Das im Kellergeschoß gelegene Schwimmbecken hat eine Größe von (7 m x 3 m =) 21 qm.

Die Einliegerwohnung im Dachgeschoß verfügt über eine Wohnfläche von rd. 115 qm.

Zum Hauptfeststellungszeitpunkt bewertete das FA das Zweifamilienhaus im Ertragswertverfahren und stellte den Einheitswert auf . . . DM fest.

Nach vorheriger Ortsbesichtigung nahm das FA mit Bescheid vom 7. Mai 1980 eine fehlerbeseitigende Wertfortschreibung auf den 1. Januar 1980 vor. Es stellte den nunmehr im Sachwertverfahren ermittelten Einheitswert auf . . . DM fest.

Die nach erfolgloser Durchführung des Einspruchsverfahrens erhobene Klage, mit der die Aufhebung des Wertfortschreibungsbescheids begehrt wird, hat das FG abgewiesen.

Mit der Beschwerde begehren die Kl. die Zulassung der Revision. Zur Begründung der Beschwerde haben sie vorgetragen, die Rechtsfrage sei von grundsätzlicher Bedeutung, von welcher Gesamtwohnfläche ab ein Zweifamilienhaus sich wesentlich von den nach § 76 Abs. 1 BewG zu bewertenden Zweifamilienhäusern abhebe.
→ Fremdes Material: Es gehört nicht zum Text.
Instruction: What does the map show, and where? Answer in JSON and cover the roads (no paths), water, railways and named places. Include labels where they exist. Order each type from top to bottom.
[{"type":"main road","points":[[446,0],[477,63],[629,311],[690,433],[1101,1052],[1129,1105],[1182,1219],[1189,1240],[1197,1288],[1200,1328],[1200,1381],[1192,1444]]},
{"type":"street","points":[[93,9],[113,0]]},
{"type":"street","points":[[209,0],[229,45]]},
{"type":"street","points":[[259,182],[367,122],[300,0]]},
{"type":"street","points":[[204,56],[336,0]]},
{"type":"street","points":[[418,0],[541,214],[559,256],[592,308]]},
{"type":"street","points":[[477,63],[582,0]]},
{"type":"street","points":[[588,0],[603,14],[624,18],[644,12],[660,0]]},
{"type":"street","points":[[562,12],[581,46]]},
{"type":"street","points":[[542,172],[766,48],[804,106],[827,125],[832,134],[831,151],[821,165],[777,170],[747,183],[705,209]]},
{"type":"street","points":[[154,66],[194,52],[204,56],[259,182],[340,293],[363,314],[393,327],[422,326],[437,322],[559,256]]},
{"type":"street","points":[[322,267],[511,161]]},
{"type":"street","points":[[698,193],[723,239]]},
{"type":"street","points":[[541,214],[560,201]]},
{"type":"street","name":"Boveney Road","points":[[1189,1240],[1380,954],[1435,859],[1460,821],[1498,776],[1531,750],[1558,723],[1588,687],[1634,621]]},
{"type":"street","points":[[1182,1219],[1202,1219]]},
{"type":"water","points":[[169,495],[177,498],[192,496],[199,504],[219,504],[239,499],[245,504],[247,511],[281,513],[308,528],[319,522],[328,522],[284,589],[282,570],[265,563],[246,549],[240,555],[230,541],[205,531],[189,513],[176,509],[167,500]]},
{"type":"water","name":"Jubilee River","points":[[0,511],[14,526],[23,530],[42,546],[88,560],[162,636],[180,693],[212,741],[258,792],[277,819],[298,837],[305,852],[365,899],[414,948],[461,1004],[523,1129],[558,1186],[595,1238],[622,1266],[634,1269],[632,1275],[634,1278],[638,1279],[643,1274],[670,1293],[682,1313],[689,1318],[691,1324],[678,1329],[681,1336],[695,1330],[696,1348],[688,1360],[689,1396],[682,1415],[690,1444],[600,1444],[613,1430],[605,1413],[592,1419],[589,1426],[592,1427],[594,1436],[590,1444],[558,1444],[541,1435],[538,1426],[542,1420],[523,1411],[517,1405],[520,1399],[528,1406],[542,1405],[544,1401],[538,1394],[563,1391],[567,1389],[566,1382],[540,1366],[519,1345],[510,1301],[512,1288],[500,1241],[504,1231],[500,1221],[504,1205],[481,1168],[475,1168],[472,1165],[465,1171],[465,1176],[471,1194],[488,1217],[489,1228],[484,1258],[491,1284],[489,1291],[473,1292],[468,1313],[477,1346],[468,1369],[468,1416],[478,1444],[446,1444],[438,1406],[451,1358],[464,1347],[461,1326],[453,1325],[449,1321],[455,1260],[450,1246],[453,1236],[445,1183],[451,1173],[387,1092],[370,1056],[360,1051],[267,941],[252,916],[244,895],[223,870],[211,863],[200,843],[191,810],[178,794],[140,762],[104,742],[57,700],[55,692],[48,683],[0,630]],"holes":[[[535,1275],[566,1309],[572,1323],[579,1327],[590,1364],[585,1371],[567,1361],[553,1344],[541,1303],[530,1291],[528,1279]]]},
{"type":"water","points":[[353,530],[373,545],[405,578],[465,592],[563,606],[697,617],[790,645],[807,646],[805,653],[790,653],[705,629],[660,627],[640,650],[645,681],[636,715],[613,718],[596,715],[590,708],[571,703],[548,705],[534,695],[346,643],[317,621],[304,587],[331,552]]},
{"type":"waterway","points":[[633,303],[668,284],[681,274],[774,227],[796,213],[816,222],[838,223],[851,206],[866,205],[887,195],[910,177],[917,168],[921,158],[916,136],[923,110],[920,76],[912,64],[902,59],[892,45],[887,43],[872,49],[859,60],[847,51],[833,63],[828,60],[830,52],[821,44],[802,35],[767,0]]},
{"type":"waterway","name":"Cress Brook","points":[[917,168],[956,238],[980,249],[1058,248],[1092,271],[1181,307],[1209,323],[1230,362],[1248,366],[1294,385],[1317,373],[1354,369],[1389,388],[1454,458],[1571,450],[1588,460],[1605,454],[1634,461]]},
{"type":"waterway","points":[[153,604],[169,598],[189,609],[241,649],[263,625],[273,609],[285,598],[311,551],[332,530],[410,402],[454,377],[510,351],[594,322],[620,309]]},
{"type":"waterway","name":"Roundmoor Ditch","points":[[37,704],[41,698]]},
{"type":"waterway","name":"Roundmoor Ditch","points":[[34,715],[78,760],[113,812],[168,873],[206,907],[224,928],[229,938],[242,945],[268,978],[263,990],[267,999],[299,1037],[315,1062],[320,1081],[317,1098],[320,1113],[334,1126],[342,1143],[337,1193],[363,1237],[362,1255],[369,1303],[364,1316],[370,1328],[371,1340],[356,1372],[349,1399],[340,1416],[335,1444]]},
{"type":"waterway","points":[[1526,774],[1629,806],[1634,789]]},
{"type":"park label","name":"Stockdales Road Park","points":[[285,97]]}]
Grundsätzliche Bedeutung komme auch der Frage zu, ob wohnlich ausgebaute Kellerräume der Wohnfläche einer Wohnung zuzurechnen seien. Schließlich komme gerade wegen der vom FG erwähnten Entscheidung des Senats vom 5. März 1986 II R 146/77 (BFHE 146, 178, BStBl II 1986, 386) auch der Frage grundsätzliche Bedeutung zu, ob ein im Keller des Hauses befindliches Schwimmbad, das das äußere Erscheinungsbild des Grundstücks nicht in Richtung ,,gehobener Wohnstil" verändere, bei der Entscheidung über das Wertfindungsverfahren berücksichtigt werden dürfe. Als Verfahrensfehler wird geltend gemacht, das FG habe nicht ohne Einnahme des beantragten Augenscheins entscheiden dürfen, denn es sei nicht auszuschließen, daß die Entscheidung dann anders ausgefallen wäre.

 

Entscheidungsgründe

Die Beschwerde der Kl. ist unbegründet.

1. Soweit die Beschwerde auf den Verfahrensmangel der unterlassenen Augenscheinseinnahme gestützt ist, entspricht die Begründung nicht den an sie zu stellenden Anforderungen. Die Kl. haben es unterlassen darzulegen, welche Feststellungen das FG anläßlich einer Augenscheinseinnahme hätte treffen können, die von den ihm vorliegenden Unterlagen abweichen und deshalb zu einer anderen Entscheidung in der Sache hätten führen können.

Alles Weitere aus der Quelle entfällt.